SUPPLIED MATERIAL:

-------

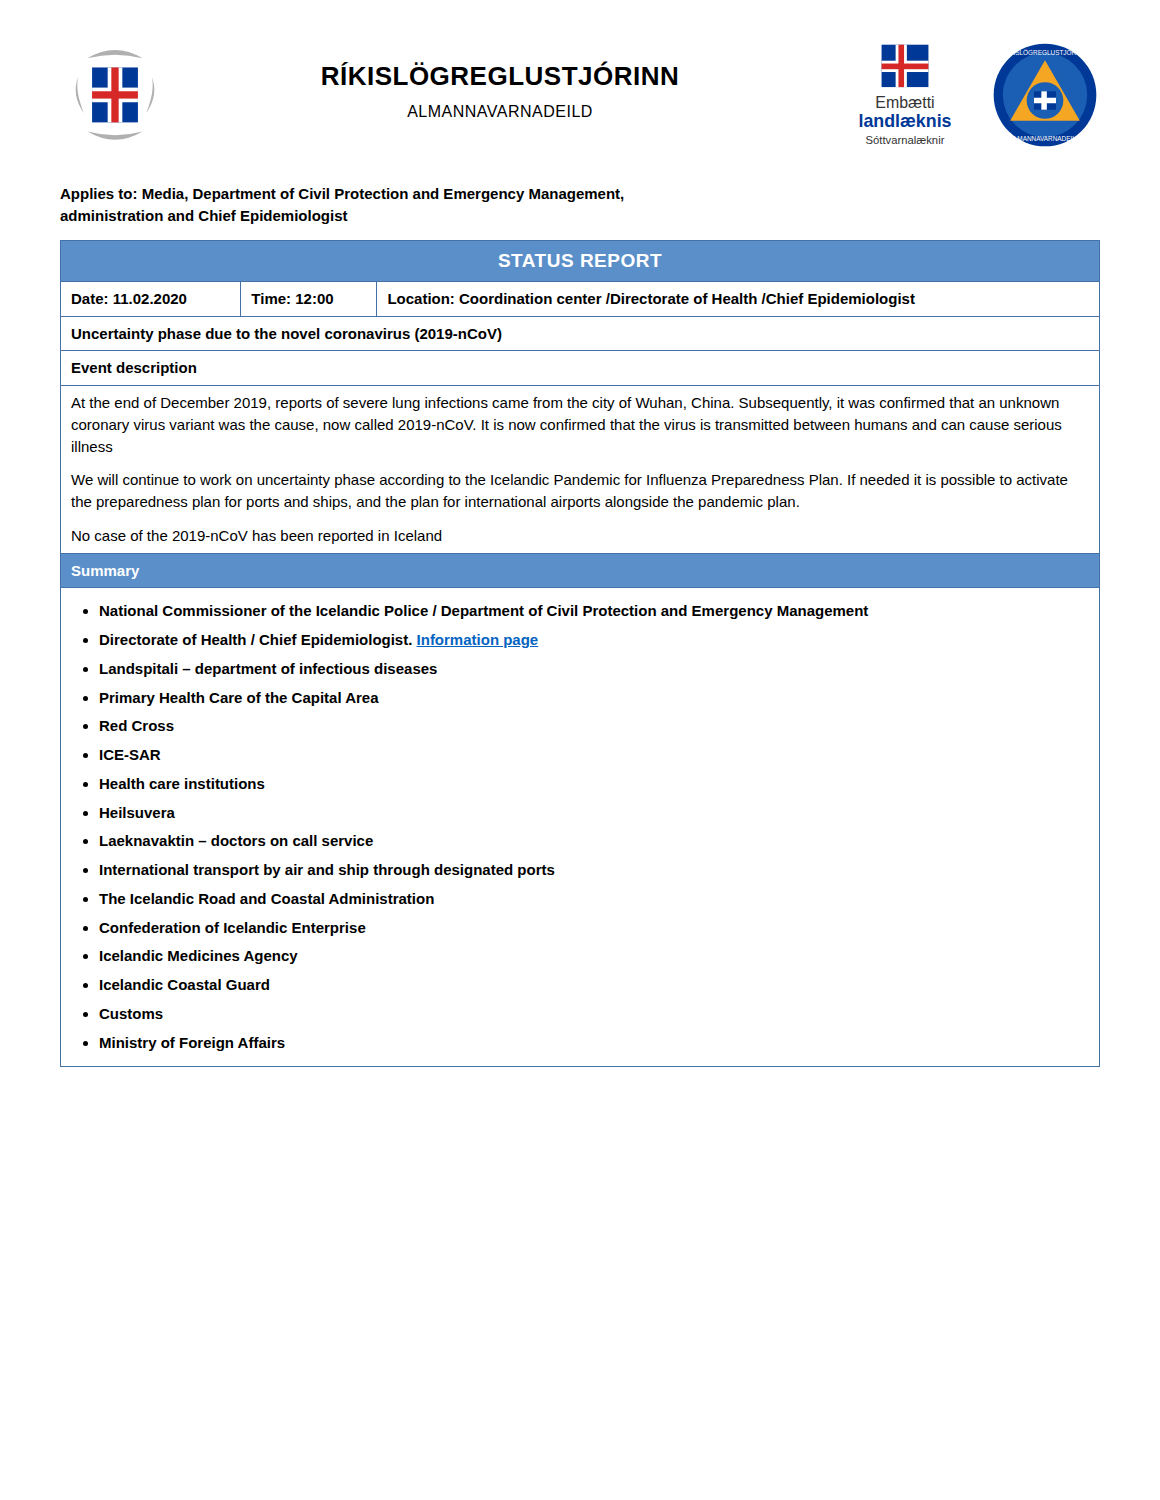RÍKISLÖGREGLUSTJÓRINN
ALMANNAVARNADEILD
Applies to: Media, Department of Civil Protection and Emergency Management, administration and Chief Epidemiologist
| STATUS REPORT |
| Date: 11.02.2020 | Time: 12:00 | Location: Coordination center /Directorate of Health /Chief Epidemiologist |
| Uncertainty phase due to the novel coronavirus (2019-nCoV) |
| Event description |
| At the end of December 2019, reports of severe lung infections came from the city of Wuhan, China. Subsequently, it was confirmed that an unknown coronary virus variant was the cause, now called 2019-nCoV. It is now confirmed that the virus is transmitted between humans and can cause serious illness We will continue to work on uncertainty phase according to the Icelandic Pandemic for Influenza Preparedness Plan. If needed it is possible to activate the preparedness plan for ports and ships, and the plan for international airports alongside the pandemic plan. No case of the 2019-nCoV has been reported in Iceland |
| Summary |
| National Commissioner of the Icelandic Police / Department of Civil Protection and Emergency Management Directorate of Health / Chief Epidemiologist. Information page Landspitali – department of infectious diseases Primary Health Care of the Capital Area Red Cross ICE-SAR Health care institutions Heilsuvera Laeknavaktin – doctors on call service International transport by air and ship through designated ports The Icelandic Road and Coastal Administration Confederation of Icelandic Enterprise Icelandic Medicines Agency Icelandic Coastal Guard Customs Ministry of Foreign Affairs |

-------

WHAT TO DO:
Print the records above verbatim, minus any pictures.

THE ANSWER:
RÍKISLÖGREGLUSTJÓRINN
ALMANNAVARNADEILD
Applies to: Media, Department of Civil Protection and Emergency Management, administration and Chief Epidemiologist
| STATUS REPORT |
| Date: 11.02.2020 | Time: 12:00 | Location: Coordination center /Directorate of Health /Chief Epidemiologist |
| Uncertainty phase due to the novel coronavirus (2019-nCoV) |
| Event description |
| At the end of December 2019, reports of severe lung infections came from the city of Wuhan, China. Subsequently, it was confirmed that an unknown coronary virus variant was the cause, now called 2019-nCoV. It is now confirmed that the virus is transmitted between humans and can cause serious illness We will continue to work on uncertainty phase according to the Icelandic Pandemic for Influenza Preparedness Plan. If needed it is possible to activate the preparedness plan for ports and ships, and the plan for international airports alongside the pandemic plan. No case of the 2019-nCoV has been reported in Iceland |
| Summary |
| National Commissioner of the Icelandic Police / Department of Civil Protection and Emergency Management Directorate of Health / Chief Epidemiologist. Information page Landspitali – department of infectious diseases Primary Health Care of the Capital Area Red Cross ICE-SAR Health care institutions Heilsuvera Laeknavaktin – doctors on call service International transport by air and ship through designated ports The Icelandic Road and Coastal Administration Confederation of Icelandic Enterprise Icelandic Medicines Agency Icelandic Coastal Guard Customs Ministry of Foreign Affairs |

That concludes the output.